If you’re looking for an authentic Italian pizza experience in Melbourne, look no further than Carlton. With handwritten menus and red wine stains all over them, you’re sure to be a part of the relationship debrief at the table next door. Wine is served in tumblers. Pizzas are the show’s star at this restaurant, so don’t eat too many kinds of pasta before you get to the thin crust ones. Dessert pizzas are included as well.
17. Grossi Florentino
Since the 1920s, Melbournians have come to this beautiful Chinatown restaurant for Italian food. However, it didn’t become a big name in fine dining until 1999, when the Grossi family took over. Expect classic dishes made with luxurious ingredients and touches of modern flair. The menu changes with the seasons, but seafood is always a big part. A recent dish of seaweed taglierini with prawn and bottarga reminded me of waves crashing in late summer. The “Grand Tour,” which has six courses, never lets you down, but picky eaters might prefer the three-course prix-fixe instead.
18. Osteria Ilaria
Locals in the Central Business District fell in love with Osteria Ilaria’s Mediterranean cuisine, inventive cocktail list, and shoulder-rubbing intimacy. Porcini croquettes have become a local fad, while the calamari with fava beans and paprika stands out among the menu’s starters. Don’t overlook this excellent bunny sausage if you’re not a fan of pasta and prefer a more rustic meal. This restaurant is a quiet gem for a fulfilling lunch or dinner because of the welcoming ambience, hearty fare, and wide range of drinks.

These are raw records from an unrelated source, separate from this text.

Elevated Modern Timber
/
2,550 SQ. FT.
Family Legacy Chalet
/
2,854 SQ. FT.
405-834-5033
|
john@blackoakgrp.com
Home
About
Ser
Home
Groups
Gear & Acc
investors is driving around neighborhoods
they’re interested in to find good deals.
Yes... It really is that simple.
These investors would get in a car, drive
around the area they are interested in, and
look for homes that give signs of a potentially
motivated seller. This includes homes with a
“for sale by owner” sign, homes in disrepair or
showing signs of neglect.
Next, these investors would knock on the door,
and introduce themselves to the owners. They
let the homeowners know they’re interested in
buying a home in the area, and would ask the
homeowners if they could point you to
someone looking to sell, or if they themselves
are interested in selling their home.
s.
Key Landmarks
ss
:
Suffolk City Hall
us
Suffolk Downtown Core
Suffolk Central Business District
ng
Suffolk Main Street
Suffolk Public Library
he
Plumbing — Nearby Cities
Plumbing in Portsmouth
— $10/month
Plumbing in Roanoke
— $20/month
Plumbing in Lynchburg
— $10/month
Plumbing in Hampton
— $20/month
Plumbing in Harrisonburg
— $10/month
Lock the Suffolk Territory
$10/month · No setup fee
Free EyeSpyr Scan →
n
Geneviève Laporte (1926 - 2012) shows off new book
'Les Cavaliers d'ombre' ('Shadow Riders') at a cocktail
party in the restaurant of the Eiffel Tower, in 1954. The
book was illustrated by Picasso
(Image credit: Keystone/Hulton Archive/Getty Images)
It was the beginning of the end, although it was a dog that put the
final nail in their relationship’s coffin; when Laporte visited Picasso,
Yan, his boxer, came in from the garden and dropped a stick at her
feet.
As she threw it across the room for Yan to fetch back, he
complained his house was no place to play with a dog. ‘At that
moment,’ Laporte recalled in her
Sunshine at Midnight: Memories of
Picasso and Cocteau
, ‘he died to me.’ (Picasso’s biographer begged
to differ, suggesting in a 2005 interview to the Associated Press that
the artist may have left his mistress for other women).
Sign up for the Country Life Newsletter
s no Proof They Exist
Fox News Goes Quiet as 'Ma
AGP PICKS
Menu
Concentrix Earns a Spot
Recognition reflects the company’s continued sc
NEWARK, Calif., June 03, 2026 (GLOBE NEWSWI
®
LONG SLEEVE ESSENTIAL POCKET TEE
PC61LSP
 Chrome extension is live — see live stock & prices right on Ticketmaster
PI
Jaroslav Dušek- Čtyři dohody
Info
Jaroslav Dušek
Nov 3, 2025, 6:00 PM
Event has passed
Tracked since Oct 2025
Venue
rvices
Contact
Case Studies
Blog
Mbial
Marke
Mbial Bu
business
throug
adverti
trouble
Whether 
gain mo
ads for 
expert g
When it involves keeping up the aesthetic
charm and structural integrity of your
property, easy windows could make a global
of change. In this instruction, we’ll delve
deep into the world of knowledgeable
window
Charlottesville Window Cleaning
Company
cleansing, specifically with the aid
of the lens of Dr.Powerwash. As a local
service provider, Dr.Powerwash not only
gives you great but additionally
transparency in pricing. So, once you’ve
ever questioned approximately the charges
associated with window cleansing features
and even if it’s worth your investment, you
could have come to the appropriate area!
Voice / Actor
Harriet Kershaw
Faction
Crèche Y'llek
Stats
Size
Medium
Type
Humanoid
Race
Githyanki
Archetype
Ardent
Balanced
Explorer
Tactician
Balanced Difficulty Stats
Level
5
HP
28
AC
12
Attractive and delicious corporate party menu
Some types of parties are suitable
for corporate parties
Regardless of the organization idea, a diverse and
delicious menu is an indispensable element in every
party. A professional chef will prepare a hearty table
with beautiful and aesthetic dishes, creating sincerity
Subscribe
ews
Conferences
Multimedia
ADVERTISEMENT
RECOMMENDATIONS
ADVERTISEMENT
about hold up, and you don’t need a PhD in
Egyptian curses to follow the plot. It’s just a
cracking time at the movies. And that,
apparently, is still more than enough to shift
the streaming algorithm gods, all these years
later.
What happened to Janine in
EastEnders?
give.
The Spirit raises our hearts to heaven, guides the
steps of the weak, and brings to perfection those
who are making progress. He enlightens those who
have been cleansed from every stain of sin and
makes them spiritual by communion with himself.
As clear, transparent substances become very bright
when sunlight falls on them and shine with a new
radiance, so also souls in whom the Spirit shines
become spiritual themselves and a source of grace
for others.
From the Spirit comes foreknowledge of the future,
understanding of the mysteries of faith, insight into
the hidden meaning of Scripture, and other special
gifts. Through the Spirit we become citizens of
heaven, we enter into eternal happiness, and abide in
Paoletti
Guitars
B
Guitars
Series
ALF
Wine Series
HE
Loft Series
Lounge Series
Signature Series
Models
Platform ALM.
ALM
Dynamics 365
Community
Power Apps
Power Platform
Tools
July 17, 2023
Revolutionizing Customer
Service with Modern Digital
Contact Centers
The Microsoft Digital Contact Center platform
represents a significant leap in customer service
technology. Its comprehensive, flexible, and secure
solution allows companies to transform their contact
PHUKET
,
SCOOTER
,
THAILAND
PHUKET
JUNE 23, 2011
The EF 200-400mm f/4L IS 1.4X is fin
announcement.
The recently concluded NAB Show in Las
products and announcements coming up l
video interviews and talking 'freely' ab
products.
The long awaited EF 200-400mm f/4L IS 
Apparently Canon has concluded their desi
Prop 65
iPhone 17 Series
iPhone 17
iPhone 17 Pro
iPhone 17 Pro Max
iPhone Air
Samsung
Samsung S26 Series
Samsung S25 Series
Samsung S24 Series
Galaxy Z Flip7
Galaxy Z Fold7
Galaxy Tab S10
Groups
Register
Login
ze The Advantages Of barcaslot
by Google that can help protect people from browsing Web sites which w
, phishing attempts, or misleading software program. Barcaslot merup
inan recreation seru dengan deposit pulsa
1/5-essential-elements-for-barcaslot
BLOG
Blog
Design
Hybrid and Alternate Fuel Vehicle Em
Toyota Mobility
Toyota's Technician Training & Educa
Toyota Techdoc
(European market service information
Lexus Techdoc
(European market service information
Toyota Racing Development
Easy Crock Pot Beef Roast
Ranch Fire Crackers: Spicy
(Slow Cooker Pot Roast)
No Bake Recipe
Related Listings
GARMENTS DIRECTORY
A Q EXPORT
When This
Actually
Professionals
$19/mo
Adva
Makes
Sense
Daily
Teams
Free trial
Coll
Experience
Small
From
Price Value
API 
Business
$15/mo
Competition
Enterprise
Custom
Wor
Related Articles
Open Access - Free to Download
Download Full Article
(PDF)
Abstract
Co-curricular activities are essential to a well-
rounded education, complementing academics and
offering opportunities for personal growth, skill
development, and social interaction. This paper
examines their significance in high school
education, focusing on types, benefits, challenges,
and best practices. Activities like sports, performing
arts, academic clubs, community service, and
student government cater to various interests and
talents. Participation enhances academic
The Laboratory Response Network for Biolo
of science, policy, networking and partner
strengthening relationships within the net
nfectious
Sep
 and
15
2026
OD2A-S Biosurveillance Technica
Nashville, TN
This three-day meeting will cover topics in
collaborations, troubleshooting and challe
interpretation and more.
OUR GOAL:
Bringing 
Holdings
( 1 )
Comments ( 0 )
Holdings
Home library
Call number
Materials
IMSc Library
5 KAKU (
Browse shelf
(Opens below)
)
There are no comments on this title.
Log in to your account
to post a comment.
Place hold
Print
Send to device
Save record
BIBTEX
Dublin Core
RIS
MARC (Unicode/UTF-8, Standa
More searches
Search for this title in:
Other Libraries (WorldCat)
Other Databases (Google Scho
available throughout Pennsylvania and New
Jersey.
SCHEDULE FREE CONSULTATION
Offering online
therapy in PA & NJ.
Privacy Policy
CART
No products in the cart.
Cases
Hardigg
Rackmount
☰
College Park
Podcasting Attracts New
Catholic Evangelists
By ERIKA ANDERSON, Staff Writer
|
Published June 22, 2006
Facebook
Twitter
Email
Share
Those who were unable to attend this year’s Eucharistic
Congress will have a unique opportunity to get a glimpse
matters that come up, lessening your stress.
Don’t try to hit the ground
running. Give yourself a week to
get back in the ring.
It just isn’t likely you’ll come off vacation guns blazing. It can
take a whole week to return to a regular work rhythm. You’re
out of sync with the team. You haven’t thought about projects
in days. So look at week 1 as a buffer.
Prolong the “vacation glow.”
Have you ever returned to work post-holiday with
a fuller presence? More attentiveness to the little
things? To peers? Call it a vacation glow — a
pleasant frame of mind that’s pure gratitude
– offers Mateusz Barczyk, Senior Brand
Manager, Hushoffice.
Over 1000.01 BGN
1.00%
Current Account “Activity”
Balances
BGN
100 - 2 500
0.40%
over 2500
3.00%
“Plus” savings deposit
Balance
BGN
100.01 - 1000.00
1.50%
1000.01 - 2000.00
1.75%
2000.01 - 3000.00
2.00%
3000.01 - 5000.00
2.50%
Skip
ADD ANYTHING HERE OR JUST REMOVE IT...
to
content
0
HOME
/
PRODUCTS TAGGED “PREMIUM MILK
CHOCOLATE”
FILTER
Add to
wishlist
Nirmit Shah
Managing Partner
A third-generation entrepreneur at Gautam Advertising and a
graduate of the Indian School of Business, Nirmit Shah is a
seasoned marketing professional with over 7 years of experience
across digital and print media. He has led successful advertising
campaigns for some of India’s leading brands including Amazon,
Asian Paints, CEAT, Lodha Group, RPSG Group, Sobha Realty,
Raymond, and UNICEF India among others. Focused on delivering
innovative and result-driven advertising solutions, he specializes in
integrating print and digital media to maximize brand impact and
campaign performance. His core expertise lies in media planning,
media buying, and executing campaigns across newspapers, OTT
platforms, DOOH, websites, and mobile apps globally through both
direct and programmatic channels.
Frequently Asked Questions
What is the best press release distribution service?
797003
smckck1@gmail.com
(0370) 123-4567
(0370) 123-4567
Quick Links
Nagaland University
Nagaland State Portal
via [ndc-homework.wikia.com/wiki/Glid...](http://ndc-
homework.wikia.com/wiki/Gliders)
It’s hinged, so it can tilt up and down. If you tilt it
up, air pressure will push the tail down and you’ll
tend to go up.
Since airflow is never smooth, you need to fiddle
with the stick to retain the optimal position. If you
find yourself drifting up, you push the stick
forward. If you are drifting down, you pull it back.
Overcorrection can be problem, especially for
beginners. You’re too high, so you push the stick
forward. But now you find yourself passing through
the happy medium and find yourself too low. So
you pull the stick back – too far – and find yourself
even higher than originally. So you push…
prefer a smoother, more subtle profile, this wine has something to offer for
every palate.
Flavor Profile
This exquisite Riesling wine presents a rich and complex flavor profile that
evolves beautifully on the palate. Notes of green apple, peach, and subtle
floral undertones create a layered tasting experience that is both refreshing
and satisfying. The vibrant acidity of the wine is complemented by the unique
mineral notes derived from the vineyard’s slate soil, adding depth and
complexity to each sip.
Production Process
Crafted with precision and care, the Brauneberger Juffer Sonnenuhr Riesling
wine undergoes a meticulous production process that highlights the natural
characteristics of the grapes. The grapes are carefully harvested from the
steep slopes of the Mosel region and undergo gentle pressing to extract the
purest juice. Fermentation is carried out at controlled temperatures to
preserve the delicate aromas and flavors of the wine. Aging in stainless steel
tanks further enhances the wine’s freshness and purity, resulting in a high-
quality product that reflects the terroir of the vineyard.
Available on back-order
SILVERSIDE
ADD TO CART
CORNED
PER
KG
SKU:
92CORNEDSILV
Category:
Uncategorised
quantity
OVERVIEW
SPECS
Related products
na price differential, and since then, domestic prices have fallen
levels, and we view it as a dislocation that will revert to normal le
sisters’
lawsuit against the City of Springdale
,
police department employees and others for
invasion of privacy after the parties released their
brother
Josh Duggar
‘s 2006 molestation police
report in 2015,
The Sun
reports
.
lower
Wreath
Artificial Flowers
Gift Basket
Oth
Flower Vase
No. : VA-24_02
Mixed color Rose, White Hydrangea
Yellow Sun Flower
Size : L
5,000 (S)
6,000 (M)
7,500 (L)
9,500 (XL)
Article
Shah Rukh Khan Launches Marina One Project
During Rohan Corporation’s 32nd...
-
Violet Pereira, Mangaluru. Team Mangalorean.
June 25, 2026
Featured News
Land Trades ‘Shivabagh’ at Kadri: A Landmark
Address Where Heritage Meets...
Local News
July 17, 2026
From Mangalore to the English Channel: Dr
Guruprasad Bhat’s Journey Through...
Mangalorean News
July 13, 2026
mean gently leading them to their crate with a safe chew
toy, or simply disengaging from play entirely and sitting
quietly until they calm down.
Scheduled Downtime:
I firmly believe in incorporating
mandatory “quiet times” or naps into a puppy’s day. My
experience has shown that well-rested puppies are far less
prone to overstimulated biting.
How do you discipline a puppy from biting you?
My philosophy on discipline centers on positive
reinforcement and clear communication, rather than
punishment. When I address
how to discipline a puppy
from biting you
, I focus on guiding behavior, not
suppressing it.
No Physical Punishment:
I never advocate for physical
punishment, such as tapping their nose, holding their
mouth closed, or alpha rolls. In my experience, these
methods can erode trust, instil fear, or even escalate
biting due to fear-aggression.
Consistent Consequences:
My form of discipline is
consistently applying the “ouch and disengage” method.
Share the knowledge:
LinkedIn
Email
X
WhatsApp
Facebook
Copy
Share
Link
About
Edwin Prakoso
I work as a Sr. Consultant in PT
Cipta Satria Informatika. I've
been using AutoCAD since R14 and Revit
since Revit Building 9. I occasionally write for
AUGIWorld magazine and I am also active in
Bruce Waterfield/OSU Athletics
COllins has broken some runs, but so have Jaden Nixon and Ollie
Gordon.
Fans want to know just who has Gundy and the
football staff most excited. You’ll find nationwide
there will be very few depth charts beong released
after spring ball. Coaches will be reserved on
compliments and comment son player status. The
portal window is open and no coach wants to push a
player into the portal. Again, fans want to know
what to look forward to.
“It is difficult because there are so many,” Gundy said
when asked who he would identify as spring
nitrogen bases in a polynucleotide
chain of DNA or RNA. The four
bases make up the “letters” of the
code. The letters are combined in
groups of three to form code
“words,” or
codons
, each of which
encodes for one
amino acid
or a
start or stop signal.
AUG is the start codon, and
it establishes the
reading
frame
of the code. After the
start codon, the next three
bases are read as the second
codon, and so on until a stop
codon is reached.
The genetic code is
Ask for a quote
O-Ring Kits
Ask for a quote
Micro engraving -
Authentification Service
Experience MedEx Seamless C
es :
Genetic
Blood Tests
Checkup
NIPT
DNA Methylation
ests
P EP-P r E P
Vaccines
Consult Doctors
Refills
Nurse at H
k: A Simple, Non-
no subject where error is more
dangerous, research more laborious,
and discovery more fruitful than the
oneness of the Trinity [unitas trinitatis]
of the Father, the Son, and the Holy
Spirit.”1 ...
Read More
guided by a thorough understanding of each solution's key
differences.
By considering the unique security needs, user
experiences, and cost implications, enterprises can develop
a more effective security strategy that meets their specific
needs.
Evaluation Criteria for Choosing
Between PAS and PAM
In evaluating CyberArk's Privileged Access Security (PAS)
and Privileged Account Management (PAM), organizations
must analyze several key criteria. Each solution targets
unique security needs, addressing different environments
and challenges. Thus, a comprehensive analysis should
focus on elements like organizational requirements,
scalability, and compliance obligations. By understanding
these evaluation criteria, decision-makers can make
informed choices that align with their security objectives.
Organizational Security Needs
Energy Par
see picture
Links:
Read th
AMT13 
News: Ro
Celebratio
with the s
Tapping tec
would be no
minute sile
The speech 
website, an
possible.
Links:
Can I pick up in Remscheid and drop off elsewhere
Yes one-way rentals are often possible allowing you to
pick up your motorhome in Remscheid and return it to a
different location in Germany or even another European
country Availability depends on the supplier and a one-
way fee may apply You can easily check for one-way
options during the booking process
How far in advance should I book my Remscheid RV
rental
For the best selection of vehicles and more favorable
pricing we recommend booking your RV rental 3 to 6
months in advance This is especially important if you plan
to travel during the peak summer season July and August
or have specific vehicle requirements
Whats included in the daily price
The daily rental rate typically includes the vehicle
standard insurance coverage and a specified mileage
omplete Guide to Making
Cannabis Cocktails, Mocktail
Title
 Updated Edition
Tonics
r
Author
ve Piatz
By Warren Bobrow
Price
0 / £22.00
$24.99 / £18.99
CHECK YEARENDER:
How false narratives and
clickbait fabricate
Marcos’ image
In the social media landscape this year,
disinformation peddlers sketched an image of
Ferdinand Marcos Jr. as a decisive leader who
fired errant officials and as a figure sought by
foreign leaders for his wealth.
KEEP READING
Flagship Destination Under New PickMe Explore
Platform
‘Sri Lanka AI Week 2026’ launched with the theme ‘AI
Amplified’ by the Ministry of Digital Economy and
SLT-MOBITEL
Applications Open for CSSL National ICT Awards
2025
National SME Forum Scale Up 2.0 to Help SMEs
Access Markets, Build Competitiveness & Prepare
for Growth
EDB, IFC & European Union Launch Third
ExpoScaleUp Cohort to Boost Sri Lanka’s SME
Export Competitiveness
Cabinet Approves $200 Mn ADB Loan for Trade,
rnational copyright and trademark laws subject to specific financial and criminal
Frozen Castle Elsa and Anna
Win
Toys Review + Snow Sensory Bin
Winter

We know that Chinese, Vietnamese, and Thai food are good in Melbourne, but Japanese food has never been a strong point. Too many $3 hand rolls are made with canned tuna, to say anything else. Minamishima, on the other hand, is a real outlier. It has one of the only omakase menus in town and uses local seafood and fish from the Tokyo fish market. Locals love it, so make sure you reserve a spot at the sushi bar before you get there.
Kazuki teaches disruptive subtlety. The monochrome shop front on Lygon Street’s busiest section opens to minimalist, mustard-carpeted quiet. The contrast would be unsettling if the atmosphere weren’t so calm, as would the tasting menu’s nine-part snack course. Its light-years away from the cuisine outside and the perfect introduction for chef-owner Kazuki Tsuya’s Japanese-European fusion spanning eight-ish practices. Squid ink gnocchi fritto with jamón, ox tongue with soy and pepper berry glaze, abalone with sesame mayonnaise, oysters with Tasmanian sea urchin. The quality doesn’t decrease post-snack, whether Moreton Bay bug wontons with soy butter foam or subtle, active service.